Plaidoyer pour l’Agence bio d’un entrepreneur accompagnant les conversions
AFP le 22/01/2025 à 10:18
Elle « structure la filière » et « rééquilibre le rapport de force face au lobby des produits chimiques » : « nous avons besoin de l'Agence bio », affirme Maxime Durand, cofondateur de Beyond Green, jeune entreprise agroalimentaire française qui accompagne les agriculteurs en conversion, dans un entretien à l'AFP.
L’Agence bio, plateforme nationale chargée de promouvoir une agriculture sans pesticide et engrais de synthèse, est menacée d’être supprimée après le vote d’un amendement de la droite sénatoriale auquel la ministre de l’agriculture ne s’est pas opposée, mettant en avant des raisons budgétaires.
Cette menace a suscité une levée de boucliers des professionnels du secteur, des producteurs bio aux coopératives et certains syndicats agricoles, d’autant que la France est encore loin d’atteindre son objectif de 18 % de la surface agricole utile en bio d’ici 2027.
Jeune pousse née dans le Nord en 2018, Beyond Green s’est donné pour mission d’aider les agriculteurs qui choisissent de passer au bio pendant la période délicate de la conversion.
L’entreprise, qui se présente comme le « premier groupe agroalimentaire spécialisé dans la transition agricole », a accompagné 650 agriculteurs en conversion, en achetant leur production « 45 % plus cher qu’en conventionnel pour les aider à passer le cap des trois premières années », délai légal avant l’obtention du label bio.
« Le seul opérateur de l’État pour ces filières »
« On s’occupe ensuite de toute la gestion de projet, de la transformation, de la logistique, de la distribution, avec deux marques : PourDemain, vendue dans les enseignes spécialisées en bio comme Naturalia ou Bio C’Bon, et Transition dans la grande distribution, chez Intermarché, Leclerc ou Carrefour », explique l’ingénieur de 27 ans.
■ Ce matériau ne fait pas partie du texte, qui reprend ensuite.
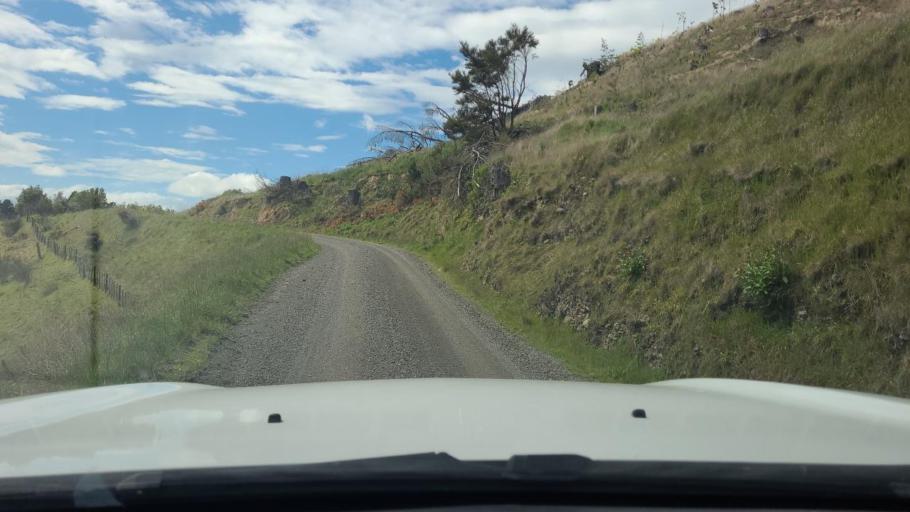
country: NZ
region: Wellington
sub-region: South Wairarapa District
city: Waipawa
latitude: -41.3453
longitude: 175.4063
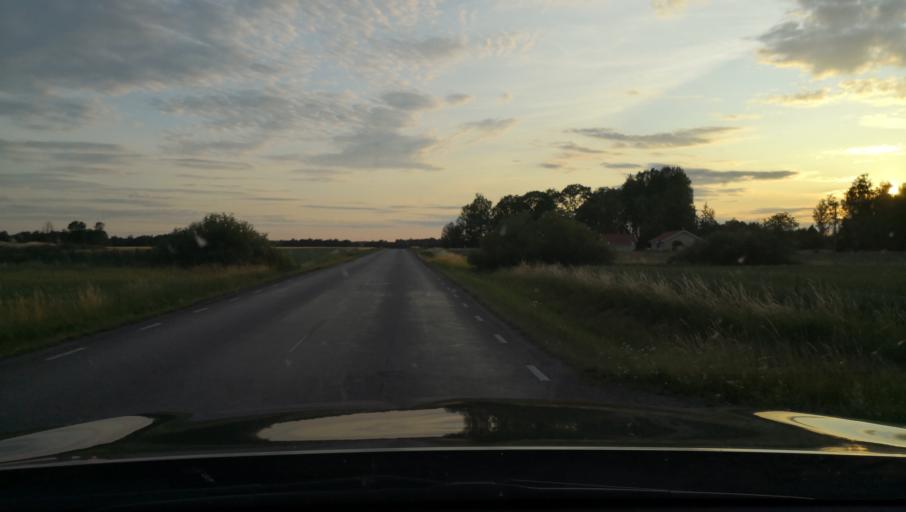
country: SE
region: Uppsala
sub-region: Uppsala Kommun
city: Vattholma
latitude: 60.0224
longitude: 17.6920
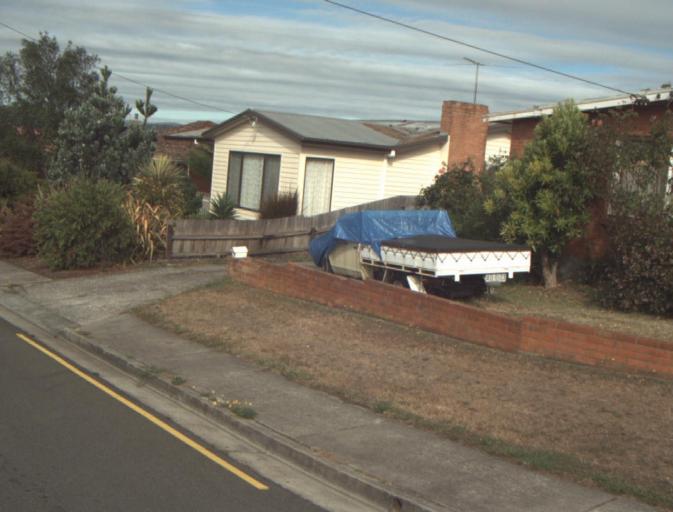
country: AU
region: Tasmania
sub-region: Launceston
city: Invermay
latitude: -41.3905
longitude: 147.1352
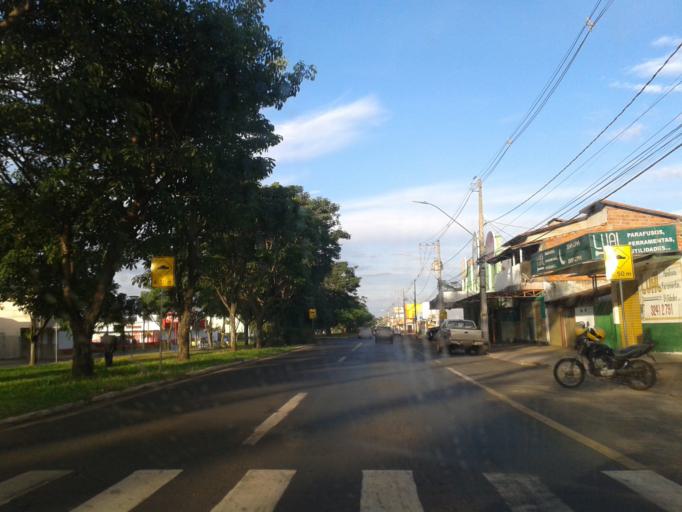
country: BR
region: Minas Gerais
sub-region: Araguari
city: Araguari
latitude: -18.6406
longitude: -48.1821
« Nous avons besoin de l’Agence bio : c’est le seul opérateur de l’État qui est focalisé sur le bio, a fédéré les acteurs, structure les filières et qui fait la promotion de l’alimentation bio auprès des consommateurs », affirme Maxime Durand.
S’attaquer à cette agence envoie « un signal politique extrêmement fort » : « c’est dire qu’on désinvestit le seul opérateur qui accompagne les filières durables » et c’est voir disparaître « un contrepoids face à l’ensemble des lobbys de la chimie » et plus largement de l’agriculture conventionnelle.
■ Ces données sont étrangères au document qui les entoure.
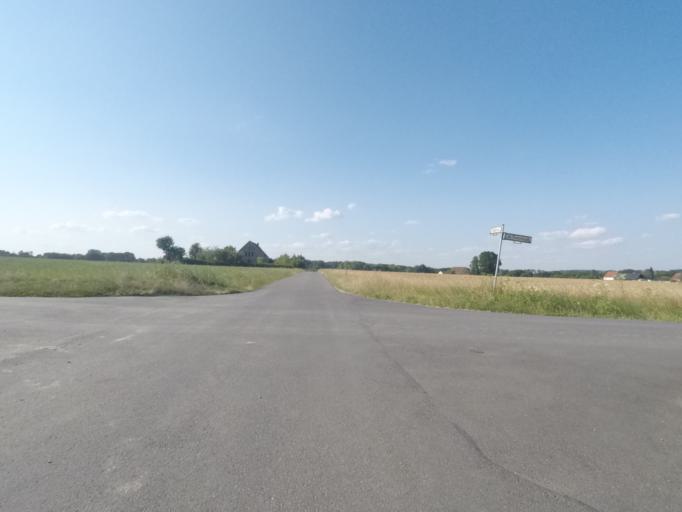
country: DE
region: North Rhine-Westphalia
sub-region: Regierungsbezirk Detmold
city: Hiddenhausen
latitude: 52.1036
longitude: 8.6108
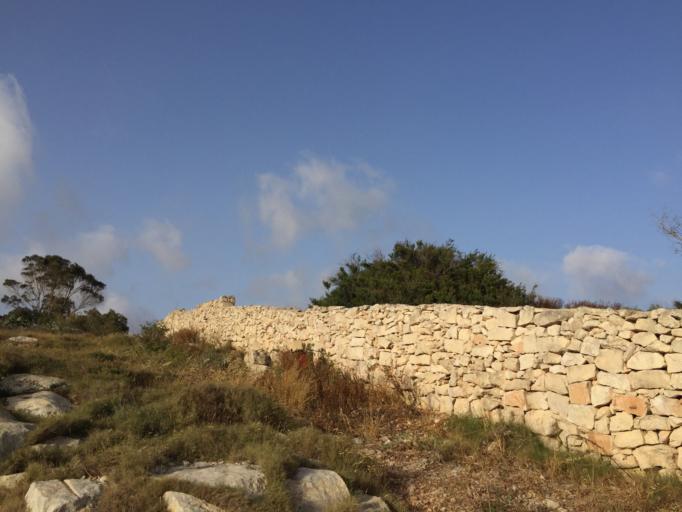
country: MT
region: Il-Qrendi
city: Qrendi
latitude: 35.8261
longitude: 14.4429
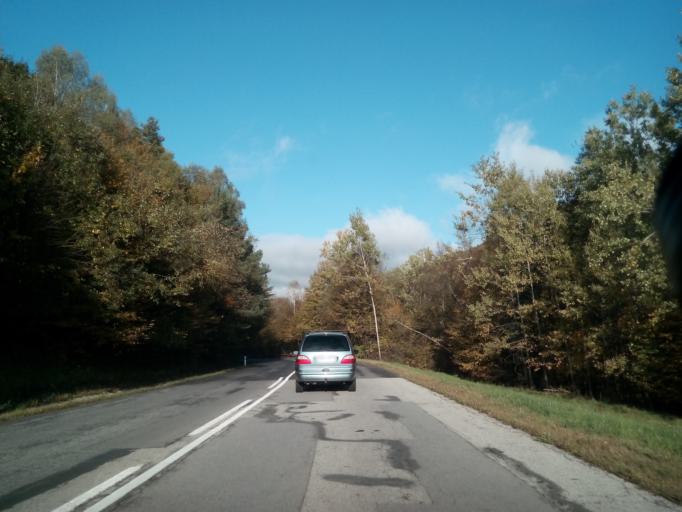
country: SK
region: Kosicky
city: Gelnica
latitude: 48.9045
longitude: 20.9839
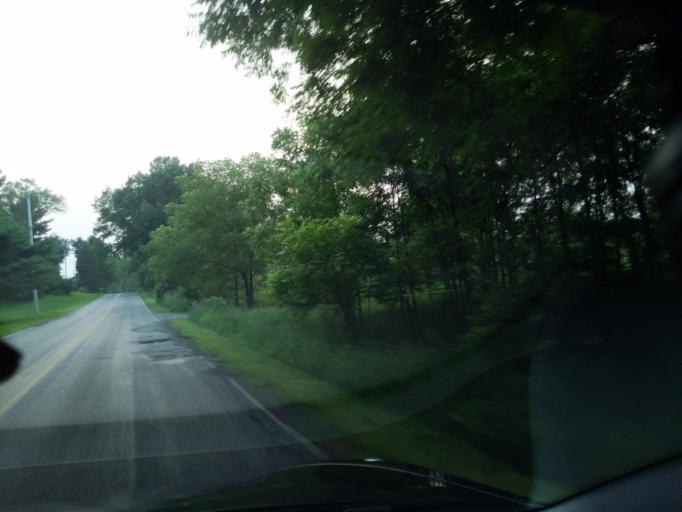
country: US
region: Michigan
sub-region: Ingham County
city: Leslie
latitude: 42.3495
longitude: -84.4681
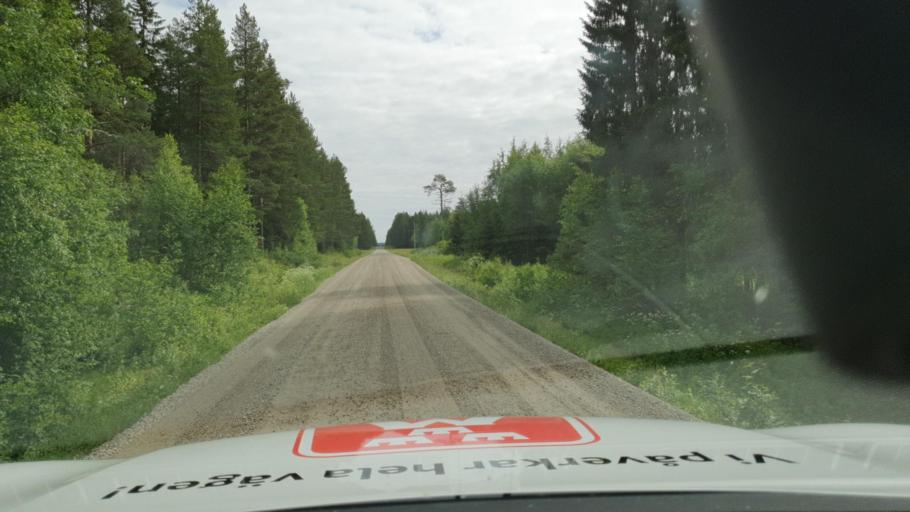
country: SE
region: Vaesterbotten
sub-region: Skelleftea Kommun
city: Forsbacka
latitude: 64.6560
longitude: 20.4121
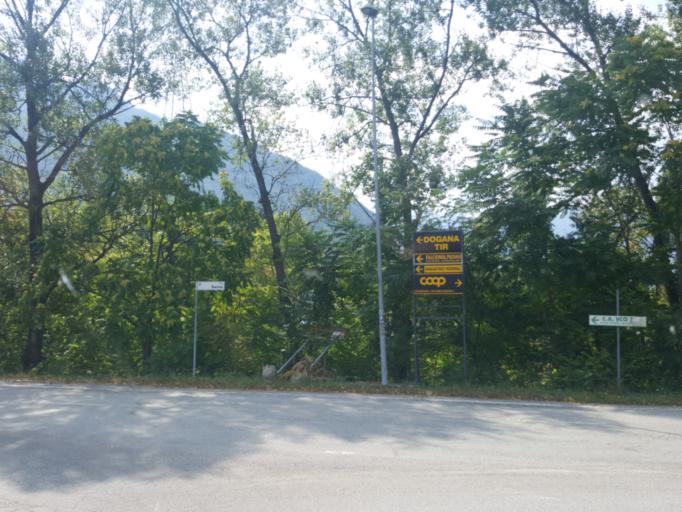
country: IT
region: Piedmont
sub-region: Provincia Verbano-Cusio-Ossola
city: Villadossola
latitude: 46.0709
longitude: 8.2760
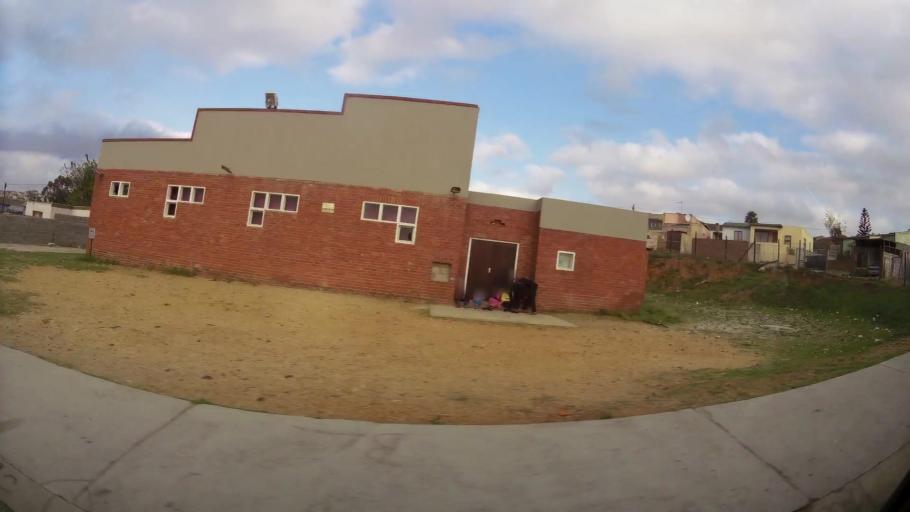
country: ZA
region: Eastern Cape
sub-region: Nelson Mandela Bay Metropolitan Municipality
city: Port Elizabeth
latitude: -33.9135
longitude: 25.5461
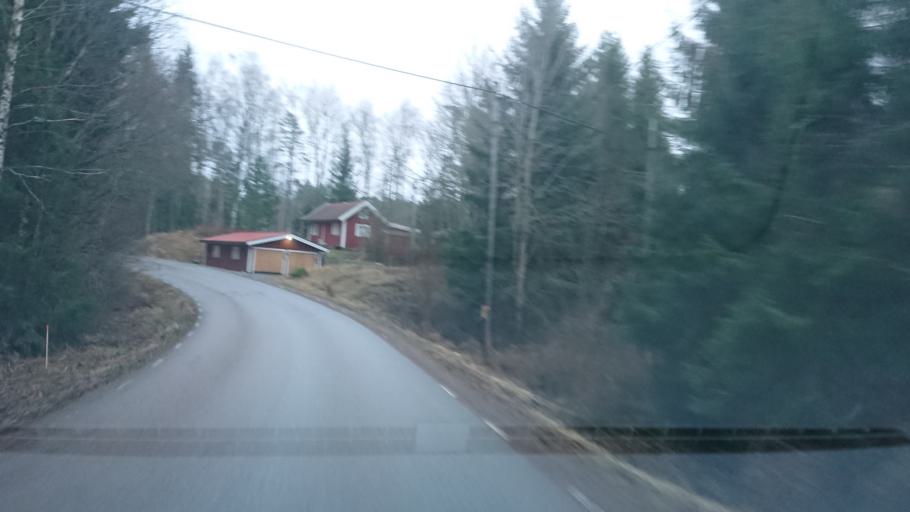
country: SE
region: Uppsala
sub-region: Osthammars Kommun
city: Bjorklinge
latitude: 60.0205
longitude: 17.5753
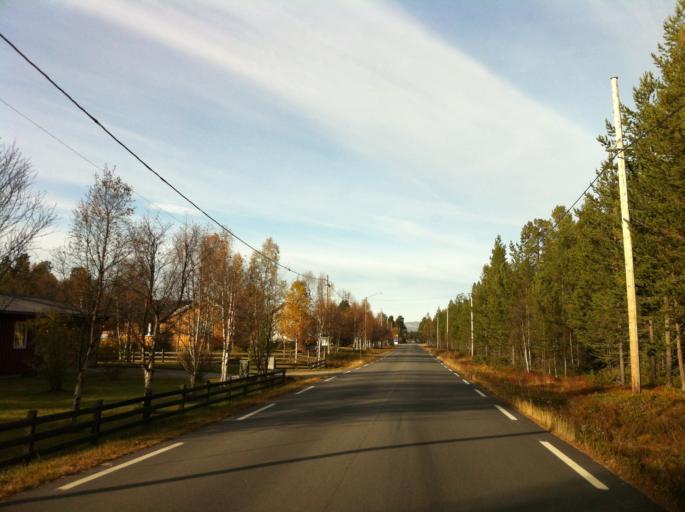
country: NO
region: Hedmark
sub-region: Engerdal
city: Engerdal
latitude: 62.1493
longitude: 11.9528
« Mieux rémunérer pendant la conversion »
« Alors qu’on est déjà dans un rapport de force très déséquilibré, on perdrait tout pouvoir auprès du consommateur » et le seul « porte-parole national des filières auprès du gouvernement », affirme le jeune entrepreneur.
« L’Agence bio a créé un terrain fertile pour que des entreprises comme la nôtre, qui accompagne les producteurs pour créer des produits qui sont d’une part meilleurs pour l’environnement et d’autre part meilleurs pour la santé des consommateurs », affirme-t-il.
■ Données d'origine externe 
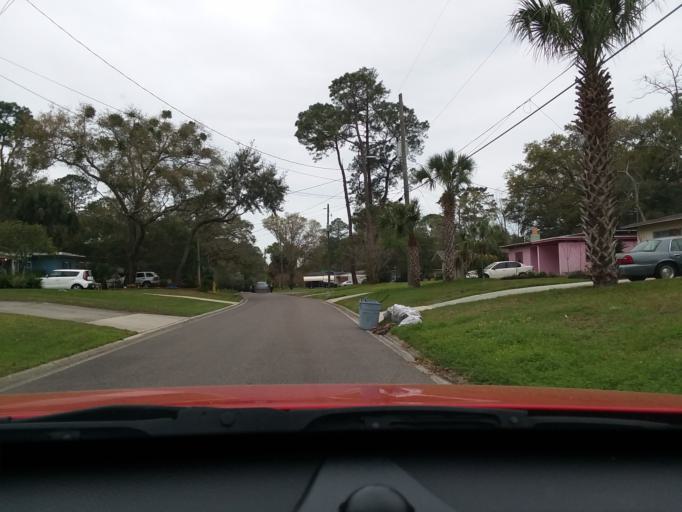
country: US
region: Florida
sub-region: Duval County
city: Jacksonville
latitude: 30.2849
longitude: -81.7337
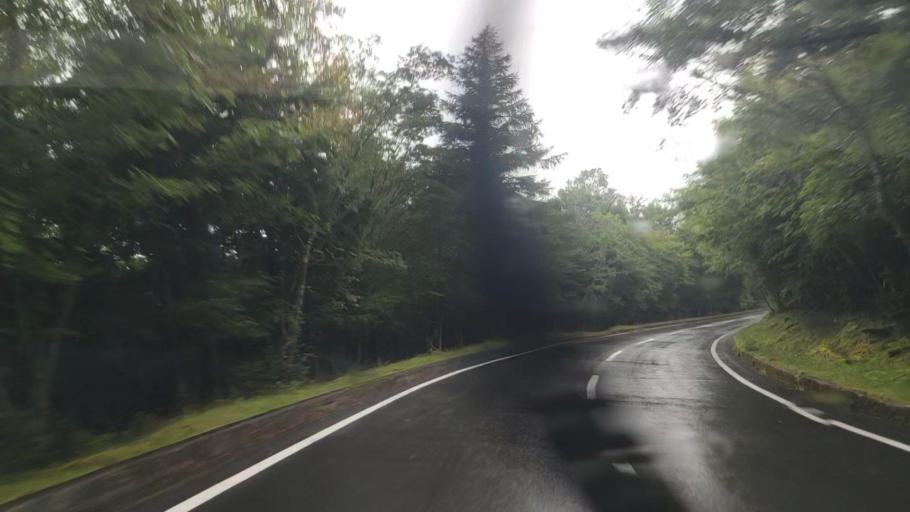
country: JP
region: Shizuoka
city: Fujinomiya
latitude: 35.3206
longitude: 138.7218
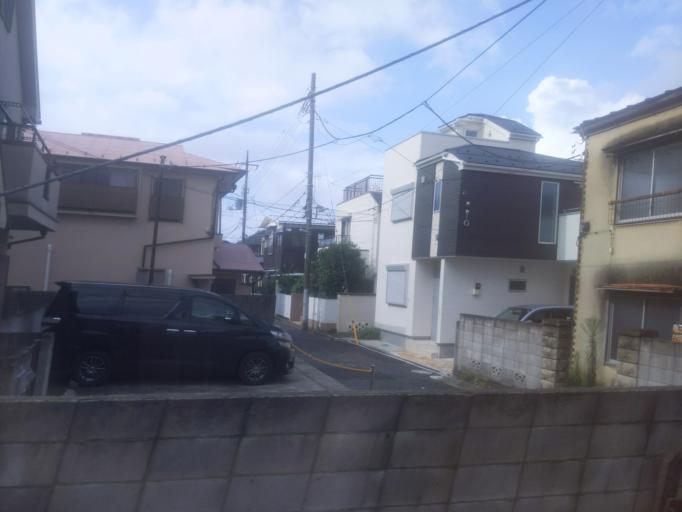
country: JP
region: Tokyo
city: Tokyo
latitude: 35.7213
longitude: 139.6480
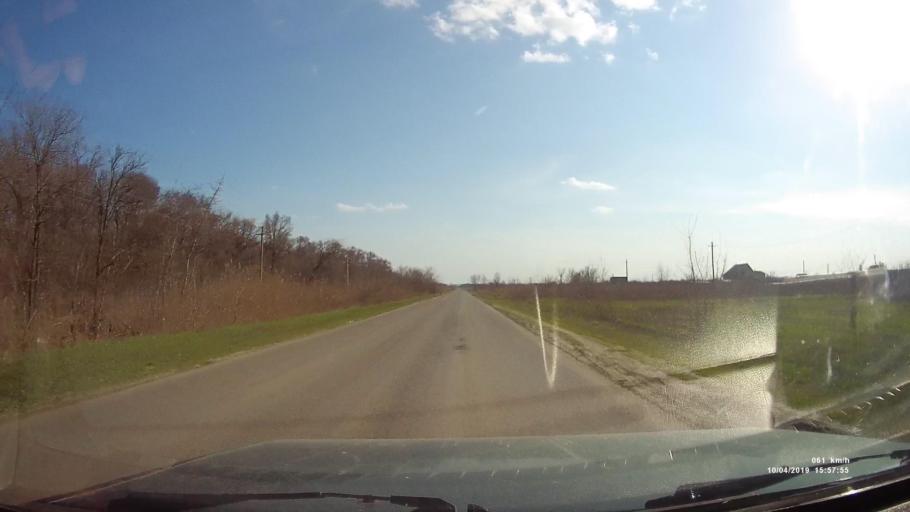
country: RU
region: Rostov
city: Masalovka
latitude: 48.4074
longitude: 40.2743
L’engagement de Maxime Durand prend sa source dans l’histoire familiale : c’est l’échec de la conversion en bio de son grand-oncle, qui était céréalier et éleveur laitier en Bretagne, qui l’incite à agir.
« Pendant la conversion, le producteur cultive déjà selon le cahier des charges de la bio mais sans la rémunération du bio. Mon grand-oncle André ne s’en sortait pas, il a dû abandonner et vendre sa ferme », raconte-t-il.
« Des nains de jardin dans la grande distribution »
« C’était en 2018. Avec mon ami Stéphane Delebassé, on a trouvé que ce n’était pas normal qu’un producteur qui veuille faire mieux, pour l’environnement et la santé, ne puisse pas aller au bout de son projet. On s’est dit que l’important c’était de bien rémunérer les producteurs pendant la conversion (…) et on s’est lancés », poursuit-il.
Leur premier client est un arboriculteur du Nord, qui avait engagé une conversion en bio mais ne parvenait pas à écouler deux tonnes de pommes. Beyond Green en fera du jus de fruit et lui trouvera un débouché en magasin. Aucun des agriculteurs accompagné n’a abandonné pendant la période de conversion, selon la société.
L’entreprise, dont les ventes s’établissaient à 150 000 euros en 2020, vise un chiffre d’affaires de 5 millions d’euros en 2025. « On reste des nains de jardin dans la grande distribution », relève Maxime Durand, qui estime qu’il reste « un chemin énorme à parcourir » pour accompagner la transition agricole et qu’il serait « beaucoup plus difficile » sans l’Agence Bio.